Nature Québec estime carrément qu’Ottawa donne un «passe−droit» à l’industrie pétrolière et gazière même s’il accueille favorablement, de façon générale, le plan dévoilé.

«(Ce secteur) n’aura pas à contribuer autant que les autres secteurs à l’atteinte de notre cible de réduction pour 2030. Ce sont les autres secteurs qui devront faire des efforts colossaux pour compenser l’entêtement d’Ottawa à ne pas imposer de réduction à la production de pétrole et de gaz», a réagi la directrice générale,  Alice−Anne Simard, par communiqué.

Plusieurs groupes environnementaux jugent en outre que le gouvernement mise trop sur le captage et stockage de carbone en notant que la technologie n’a pas donné les résultats escomptés jusqu’à présent.

Pendant ce temps,  l’Association canadienne des producteurs pétroliers (ACPP) a réagi en déclarant que le plan «reconnaît» qu’il y aura une demande mondiale de gaz naturel et de pétrole «pendant des décennies et que le Canada a un rôle à jouer».

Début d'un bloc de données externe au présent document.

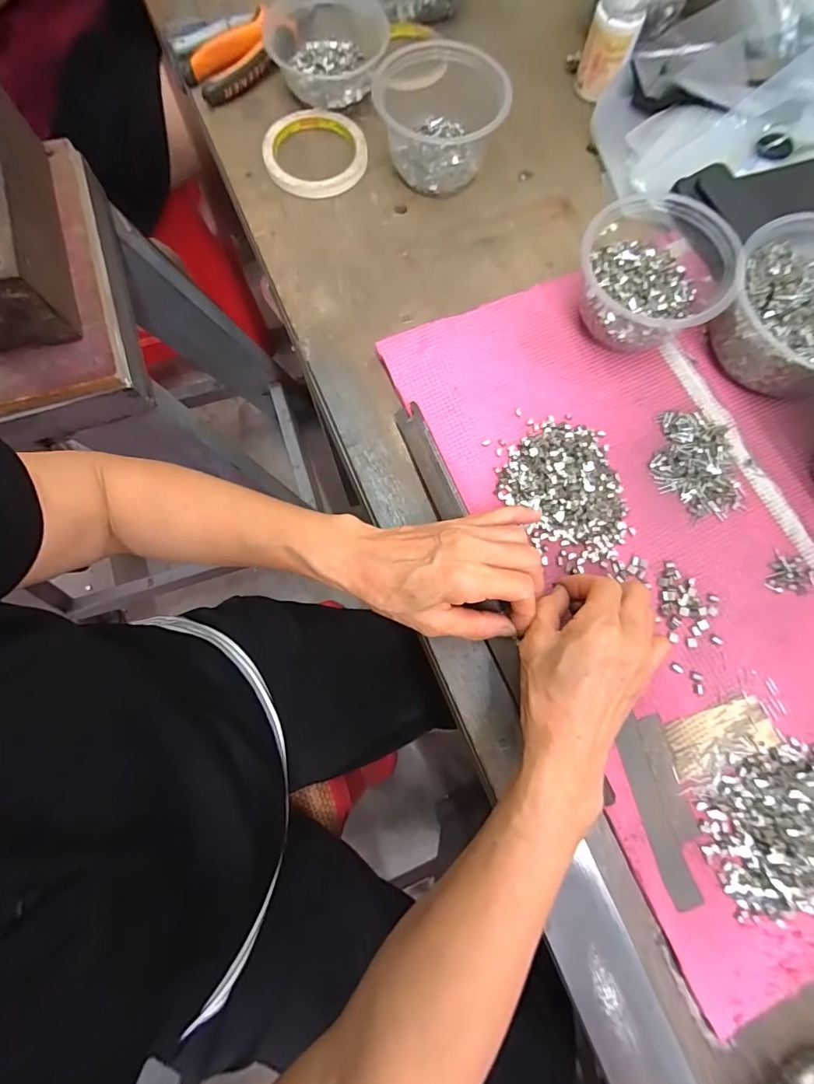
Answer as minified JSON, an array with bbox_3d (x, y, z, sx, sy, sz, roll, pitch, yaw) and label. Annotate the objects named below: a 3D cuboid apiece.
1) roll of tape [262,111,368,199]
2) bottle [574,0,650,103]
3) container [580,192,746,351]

«L’une des plus importantes contributions que le Canada peut faire pour réduire les émissions mondiales de gaz à effet de serre est d’exporter du gaz naturel liquéfié qui remplacera l’utilisation du charbon», a écrit le vice−président exécutif, Terry Abel, dans un communiqué.

Insatisfaction unanime aux Communes
Aux Communes, les partis d’opposition n’ont pas tardé à tailler en pièces la feuille de route présentée par les libéraux.

La députée du Parti vert Élizabeth May l’a comparée à un devoir «vraiment bien fait au niveau des images». Elle a notamment déploré le fait qu’Ottawa s’en tienne à des projections de réduction d’intensité d’émissions pour l’industrie pétrolière et gazière plutôt qu’une réduction de la production à la source.

«Il n’y a rien ici qui dit que si vous êtes dans le secteur pétrolier et gazier, vous allez vraiment devoir couper dans vos émissions», a−t−elle lancé.

Les conservateurs ont émis des inquiétudes quant aux coûts associés au plan en rappelant l’historique de cibles climatiques non respectées ces dernières années. 

«Depuis 2016, les émissions de GES sont allées en augmentant malgré les milliards de dollars qui ont été injectés par le gouvernement fédéral pour tenter d’atteindre ces cibles−là», a affirmé le chef adjoint Luc Berthold.

Durant la période des questions, il a accusé les libéraux d’abandonner les alliés européens du Canada subissant les contrecoups, au niveau de l’approvisionnement énergétique et des sanctions imposées à la Russie pour l’invasion de l’Ukraine.

Le chef du Nouveau Parti démocratique (NPD), Jagmeet Singh, a critiqué le fait que le plan ne met de l’avant aucun élément vers l’élimination des subventions aux énergies fossiles.

«C’est quelque chose pour lequel on va continuer de pousser parce que c’est écrit dans notre entente», a−t−il dit en faisant référence à l’accord conclu avec les libéraux qui doit leur permettre de demeurer au pouvoir jusqu’en 2025.

Le Bloc québécois y est allé du même reproche, décriant aussi le financement promis pour le captage et le stockage de carbone.

La porte−parole du parti en matière d’Environnement, Monique Pauzé, s’est par ailleurs montrée exaspérée que les libéraux souhaitent encore faire des consultations pour ce qui est d’un plafonnement ciblant l’industrie pétrolière et gazière. 

«(L’année) 2030, c’est dans huit ans. Pour faire ce plan−là, le ministre a beaucoup consulté. (...) À un moment donné, il faut arrêter de consulter et il faut agir», a−t−elle tranché.